:: Passage shown ::
Skip to main content

Engineering Probability Class 20 Mon 2021-04-12

1 Textbook material

1.1 Min, max of 2 r.v.

  1. Example 5.43, page 274.

1.2 Chapter 6: Vector random variables, page 303-

  1. Skip the starred sections.

  2. Examples:

    1. arrivals in a multiport switch,

    2. audio signal at different times.

  3. pmf, cdf, marginal pmf and cdf are obvious.

  4. conditional pmf has a nice chaining rule.

  5. For continuous random variables, the pdf, cdf, conditional pdf etc are all obvious.

  6. Independence is obvious.

  7. Work out example 6.5, page 306. The input ports are a distraction. This problem reduces to a multinomial probability where N is itself a random variable.

1.3 6.1.2 Joint Distribution Functions, ctd.

  1. Example 6.7 Multiplicative Sequence, p 308.

1.4 6.1.3 Independence, p 309

  1. Definition 6.16.

  2. Example 6.8 Independence, p. 309.

  3. Example 6.9 Maximum and Minimum of n Random Variables

    Apply this to uniform r.v.

  4. Example 6.10 Merging of Independent Poisson Arrivals, p 310

  5. Example 6.11 Reliability of Redundant Systems

  6. Reminder for exponential r.v.:

    1. $f(x) = \lambda e^{-\lambda x}$

    2. $F(x) = 1-e^{-\lambda x}$

    3. $\mu = 1/\lambda$

1.5 6.2.2 Transformations of Random Vectors

  1. Let A be a 1 km cube in the atmosphere. Your coordinates are in km.

  2. Pick a point uniformly in it. $f_X(\vec{x}) = 1$.

  3. Now transform to use m, not km. Z=1000 X.

  4. $F_Z(\vec{z}) = 1/(1000^3) f_X(\vec{z}/1000)$

1.6 6.2.3 pdf of General Transformations

We skip Section 6.2.3. However, a historical note about Student's T distribution:

Student was a pseudonymn of a mathematician working for Guinness in Ireland. He developed several statistical techniques to sample beer to assure its quality. Guinness didn't let him publish under his real name because these were trade secrets.

1.7 6.3 Expected values of vector random variables, p 318

  1. Section 6.3, page 316, extends the covariance to a matrix. Even with N variables, note that we're comparing only pairs of variables. If there were a complicated 3 variable dependency, which could happen (and did in a much earlier example), all the pairwise covariances would be 0.

  2. Note the sequence.

    1. First, the correlation matrix has the expectations of the products.

:: Extracted material ::
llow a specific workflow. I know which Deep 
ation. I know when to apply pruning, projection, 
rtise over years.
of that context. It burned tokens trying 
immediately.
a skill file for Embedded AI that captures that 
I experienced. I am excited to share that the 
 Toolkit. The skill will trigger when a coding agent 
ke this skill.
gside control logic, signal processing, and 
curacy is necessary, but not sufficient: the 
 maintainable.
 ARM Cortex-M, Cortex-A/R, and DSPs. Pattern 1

:: Questions to answer ::
[a] Using only the probability class notes, decide whether each statement agrees with them. Answer yes or no for each, and quote the words that decide it.
(i) The starred sections of Chapter 6 are to be skipped.
(ii) Guinness allowed Student to publish under his real name.
(iii) The mean of an exponential r.v. equals λ.
[b] According to the probability class notes, why can the covariance matrix miss a dependency among three variables? Answer in one to three sentences.
[c] Pick up the probability class notes after their last line and continue them.

:: Exercise answers ::
[a]
(i) Yes: "Skip the starred sections."
(ii) No: "Guinness didn't let him publish under his real name because these were trade secrets."
(iii) No: "$\mu = 1/\lambda$"

[b] Even with N variables, the covariance matrix compares only pairs of variables. A complicated three-variable dependency could therefore exist while all the pairwise covariances are 0.

[c]
    2. Then the covariance matrix corrects for the means not being 0.

    3. Finally the correlation coefficents (not shown here) correct for the variances not being 1.

1.9 Section 6.5, page 332: Estimation of random variables

  1. Assume that we want to know X but can only see Y, which depends on X.

  2. This is a generalization of our long-running noisy communication channel example. We'll do things a little more precisely now.

  3. Another application would be to estimate tomorrow's price of GOOG (X) given the prices to date (Y).

  4. Sometimes, but not always, we have a prior probability for X.

  5. For the communication channel we do, for GOOG, we don't.

  6. If we do, it's a ''maximum a posteriori estimator''.

  7. If we don't, it's a ''maximum likelihood estimator''. We effectively assume that that prior probability of X is uniform, even though that may not completely make sense.

  8. You toss a fair coin 3 times. X is the number of heads, from 0 to 3. Y is the position of the 1st head. from 0 to 3. If there are no heads, we'll say that the first head's position is 0.

    (X,Y)

    p(X,Y)

    (0,0)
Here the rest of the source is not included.